Rissoina scolopax

Scientific classification
- Kingdom: Animalia
- Phylum: Mollusca
- Class: Gastropoda
- Subclass: Caenogastropoda
- Order: Littorinimorpha
- Family: Rissoinidae
- Genus: Rissoina
- Species: R. scolopax
- Binomial name: Rissoina scolopax Souverbie, 1877

= Rissoina scolopax =

- Genus: Rissoina
- Species: scolopax
- Authority: Souverbie, 1877

Species of sea snail

Rissoina scolopax is a species of small sea snail, a marine gastropod mollusc in the family Rissoinidae.

== Description ==
The shell reaches 10 mm with textured whorls.

(Original description in French) The shell is fusiform and pyramidal, rough to the touch, and somewhat blunt at the apex. It is latticed by strong longitudinal ribs crossed by slightly smaller transverse ribs, which continue as far as the edge of the outer lip and become nodulose where they intersect the longitudinal ribs. In addition, the base of the shell is encircled by a strong, somewhat nodulose, subterminal spiral cord, separated from the transverse ribs by a fairly broad groove.
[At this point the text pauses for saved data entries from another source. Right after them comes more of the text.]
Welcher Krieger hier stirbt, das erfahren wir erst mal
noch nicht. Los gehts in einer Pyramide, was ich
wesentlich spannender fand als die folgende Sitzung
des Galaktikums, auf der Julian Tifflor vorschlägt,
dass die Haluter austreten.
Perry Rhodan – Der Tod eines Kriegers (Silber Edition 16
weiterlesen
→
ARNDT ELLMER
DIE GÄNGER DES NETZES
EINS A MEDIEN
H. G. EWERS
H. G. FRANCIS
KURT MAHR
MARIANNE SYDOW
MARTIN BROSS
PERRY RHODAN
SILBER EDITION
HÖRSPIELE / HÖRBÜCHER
The shell consists of nine and a half whorls, divided by a well-impressed suture. The first whorl and half of the second, which are embryonic, are smooth and white. The remaining whorls, up to and including the penultimate, are somewhat flat, while the body whorl is slightly convex and does not equal one fifth of the total length of the shell.
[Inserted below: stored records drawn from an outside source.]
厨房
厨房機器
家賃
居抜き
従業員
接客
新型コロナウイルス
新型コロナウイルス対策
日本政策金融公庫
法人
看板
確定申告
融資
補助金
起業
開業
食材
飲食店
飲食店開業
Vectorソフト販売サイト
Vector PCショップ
The aperture is semilunar and oblique. The outer lip is sharp though slightly blunt, somewhat prolonged anteriorly, and broadly varicose externally. The inner lip is slightly thickened and lies closely appressed against the columella. The shell is glossy and of a faintly crystalline white colour.

== Biology ==
This species is a detritivore.

== Distribution ==
This species lives in benthic zones in the western Pacific, near Japan, New Caledonia, and the Philippines.